Fixes #140 (closed) #142 (closed)

Before merging I would ask:

  • @boersch check if the current PCA analysis gives similar results to the standard PCA analysis she is performing on a real dataset.
  • @katsanto to review the new snakemake rules to make sure that they are according to the snakemake standards.
  • @bakma Check is there are further changes required, in order to integrate the output of the PCA analysis in multiqc.
  • @kanitz have a look at zpca and work on the merge request.

Thank you in advance.

Edited by BIOPZ-Gypas Foivos

Merge request reports

Loading
Loading

Activity

Filter activity
  • Approvals
  • Assignees & reviewers
  • Comments (from bots)
  • Comments (from users)
  • Commits & branches
  • Edits
  • Labels
  • Lock status
  • Mentions
  • Merge request status
  • Tracking
  • changed milestone to %downstream

  • Depends really on how do you want to integrate it:

    • If you want a proper MultiQC module and interactive plots - I don't think scatterplots are supported, not even mentioning 3D scatterplots.
    • That would leave us with injecting plain png's just like we do it now for TIN scores. But if I remember correctly, in order for the plot to be automatically recognised by the aggregator the filename needs to start with mqc_.
    • I ran Zarp for some samples of GCN4 data set of Nitish and performed PCA for the gene expression quantified by salmon: image and compared to results produced by the pipeline: PCA_1_2

      The scatter looks similar, however, the percentage of the variance explained by PCs differs substantially.
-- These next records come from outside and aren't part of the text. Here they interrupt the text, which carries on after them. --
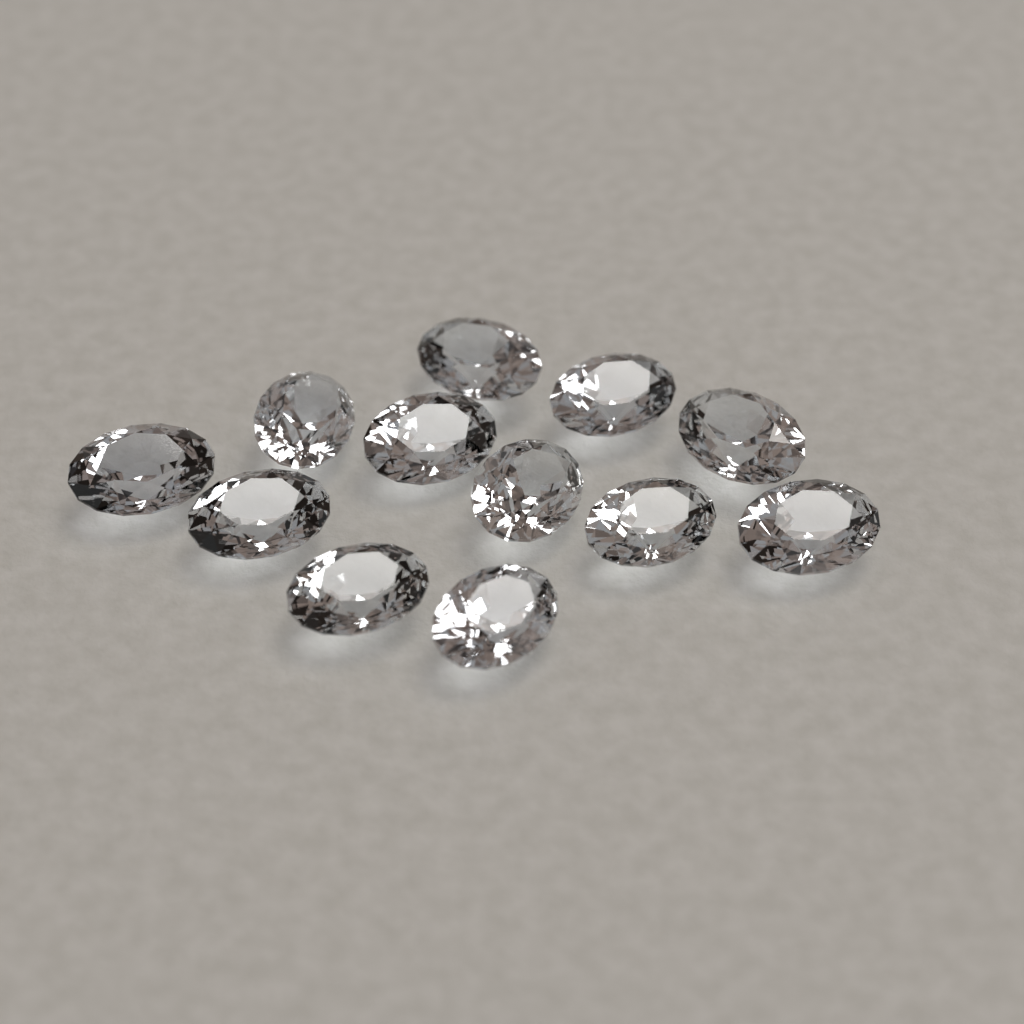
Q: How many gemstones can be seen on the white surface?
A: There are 12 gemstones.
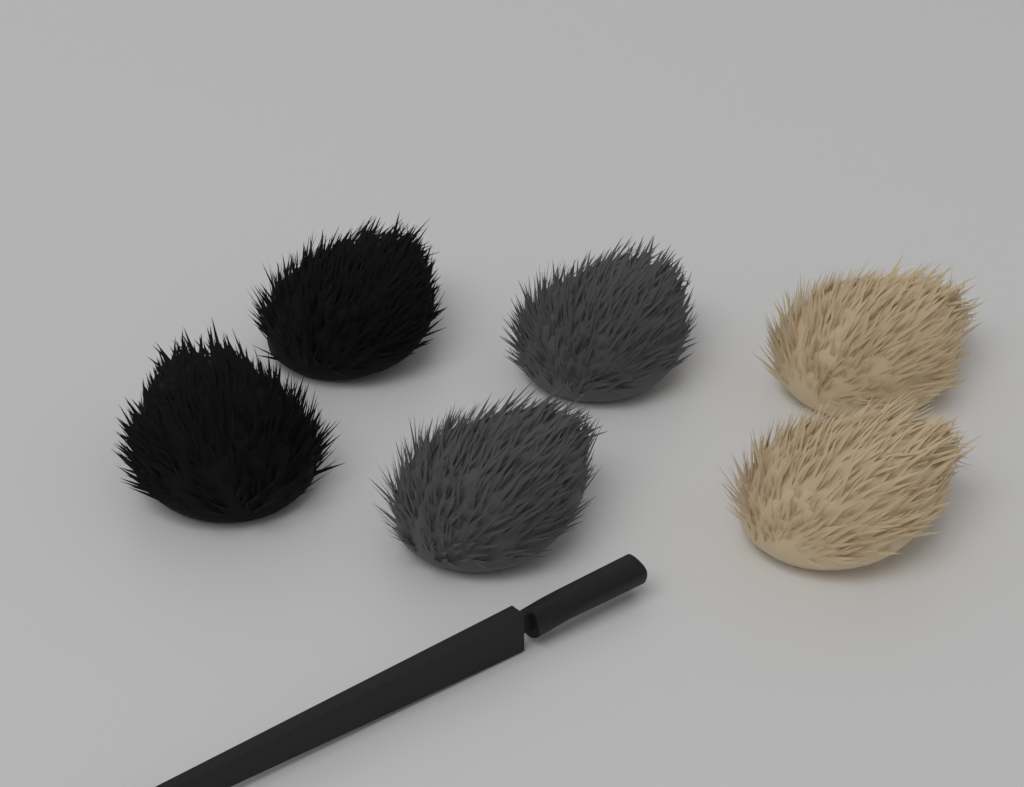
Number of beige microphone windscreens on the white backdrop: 2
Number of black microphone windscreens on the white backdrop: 2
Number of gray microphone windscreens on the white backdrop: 2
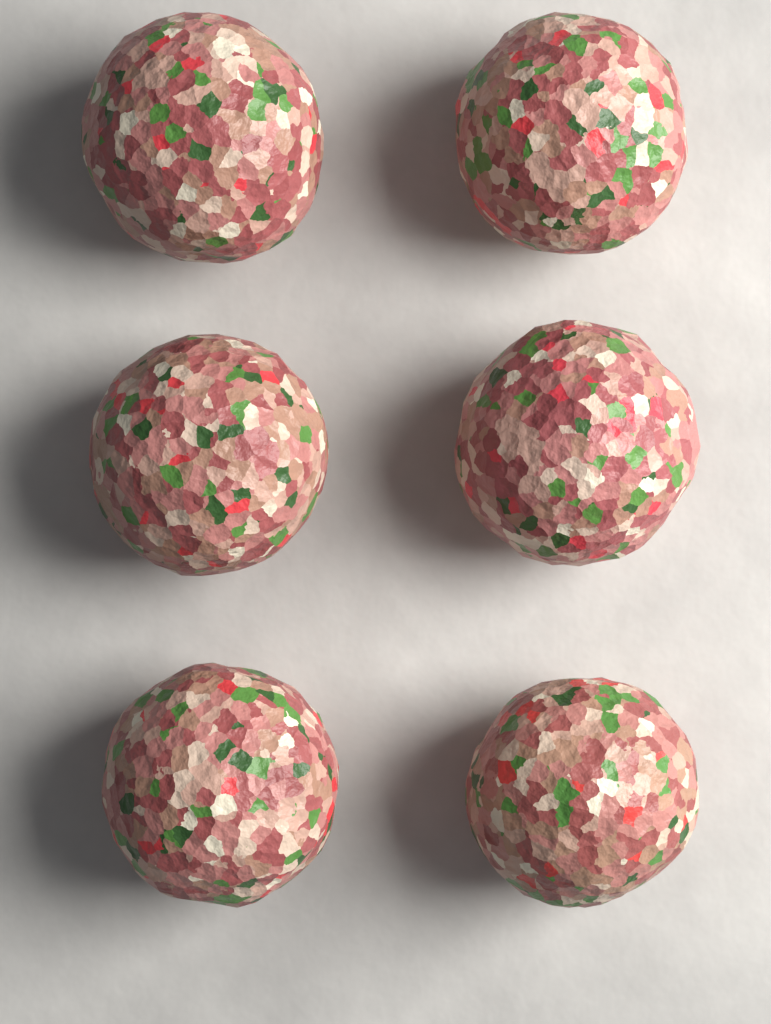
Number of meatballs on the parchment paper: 6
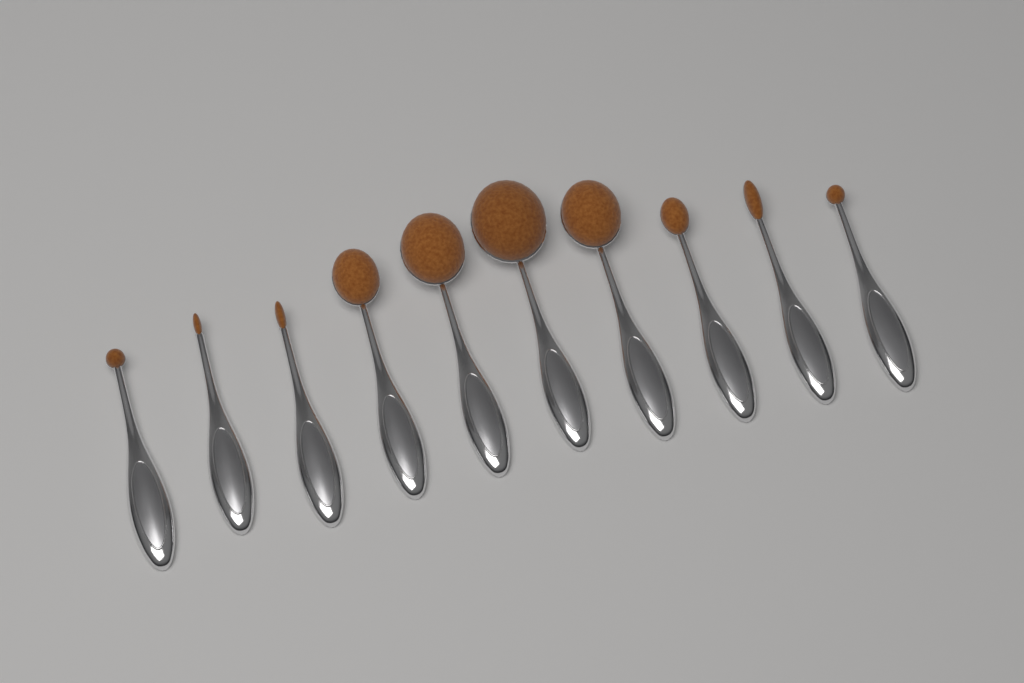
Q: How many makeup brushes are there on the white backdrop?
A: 10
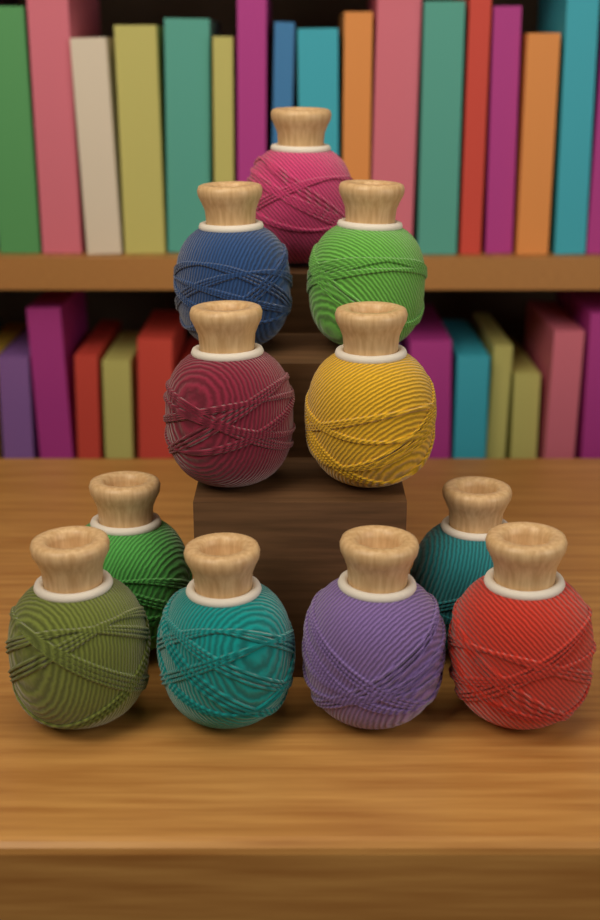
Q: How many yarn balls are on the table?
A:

I checked the code that was used by the pipeline (https://github.com/zavolanlab/zpca/blob/master/scripts/zpca) and found some differences with my code:

      • Prior to all manipulations, the table with the gene expression should be log-transformed. Log-transformation makes the distribution of data close to normal and allows to perform PCA. This is a crucial point that should be implemented.
      • Also I performed only mean centering, I did not modify the variance in the expression (the function scale used in the pipeline performs both mean centering and scales the variance to 1). I don't know, how the function scale normalizes the variance to 1 for genes with the expression 0 in all samples.
    • Author Maintainer

      @boersch Thanks for the feedback. Can you try to run the updated version? I now add a pseudo count (1/32) everywhere and log2 transform. Just pull the current branch and delete the output for the PCA plots. I think it should look more similar now (though I still expect some changes).

    • We recently discussed that procedure with @zavolan and @boersch , pseudocounts should not be too low because after log-transformation they will artificially pull down the mean of the distribution of gene expression, thus, skewing the data centering. In that conversation we agreed to add 1 everywhere...

    • Author Maintainer

      @bakma Thanks for the feedback. I assume that you add +1 to the counts and not to the TPMs?

    • Hm.... no, the discussion was about TPMs I think...
      But now when I think of it... It should be counts, right?

    • Author Maintainer

      @zavolan @boersch Can you please comment on this? Did you discuss adding +1 on the raw counts, or on the TPM?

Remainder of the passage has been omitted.